>>
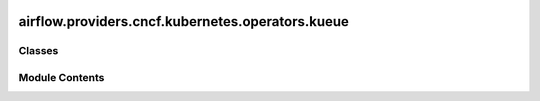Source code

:  .. Licensed to the Apache Software Foundation (ASF) under one
    or more contributor license agreements.  See the NOTICE file
    distributed with this work for additional information
    regarding copyright ownership.  The ASF licenses this file
    to you under the Apache License, Version 2.0 (the
    "License"); you may not use this file except in compliance
    with the License.  You may obtain a copy of the License at

 ..   http://www.apache.org/licenses/LICENSE-2.0

 .. Unless required by applicable law or agreed to in writing,
    software distributed under the License is distributed on an
    "AS IS" BASIS, WITHOUT WARRANTIES OR CONDITIONS OF ANY
    KIND, either express or implied.  See the License for the
    specific language governing permissions and limitations
    under the License.

airflow.providers.cncf.kubernetes.operators.kueue
=================================================

.. py:module:: airflow.providers.cncf.kubernetes.operators.kueue

.. autoapi-nested-parse::

   Manage a Kubernetes Kueue.



Classes
-------

.. autoapisummary::

   airflow.providers.cncf.kubernetes.operators.kueue.KubernetesInstallKueueOperator
   airflow.providers.cncf.kubernetes.operators.kueue.KubernetesStartKueueJobOperator


Module Contents
---------------

.. py:class:: KubernetesInstallKueueOperator(kueue_version, kubernetes_conn_id = 'kubernetes_default', *args, **kwargs)

   Bases: :py:obj:`airflow.models.BaseOperator`


   Installs a Kubernetes Kueue.

   .. seealso::
       For more information on how to use this operator, take a look at the guide:
       :ref:`howto/operator:KubernetesInstallKueueOperator`

   :param kueue_version: The Kubernetes Kueue version to install.
   :param kubernetes_conn_id: The :ref:`kubernetes connection id <howto/connection:kubernetes>`
       for the Kubernetes cluster.


   .. py:attribute:: template_fields
      :type:  collections.abc.Sequence[str]
      :value: ('kueue_version', 'kubernetes_conn_id')



   .. py:attribute:: kubernetes_conn_id
      :value: 'kubernetes_default'



   .. py:attribute:: kueue_version


   .. py:property:: hook
      :type: airflow.providers.cncf.kubernetes.hooks.kubernetes.KubernetesHook



   .. py:method:: execute(context)

      Derive when creating an operator.

      Context is the same dictionary used as when rendering jinja templates.

      Refer to get_template_context for more context.



.. py:class:: KubernetesStartKueueJobOperator(queue_name, *args, **kwargs)

   Bases: :py:obj:`airflow.providers.cncf.kubernetes.operators.job.KubernetesJobOperator`


   Executes a Kubernetes Job in Kueue.

   .. seealso::
       For more information on how to use this operator, take a look at the guide:
       :ref:`howto/operator:KubernetesStartKueueJobOperator`

   :param queue_name: The name of the Queue in the cluster


   .. py:attribute:: template_fields


   .. py:attribute:: queue_name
<<
[Assigned task]: Using the records above, gather all lines where the string "KubernetesStartKueueJobOperator" is present.

[Written response]:
   airflow.providers.cncf.kubernetes.operators.kueue.KubernetesStartKueueJobOperator
.. py:class:: KubernetesStartKueueJobOperator(queue_name, *args, **kwargs)
       :ref:`howto/operator:KubernetesStartKueueJobOperator`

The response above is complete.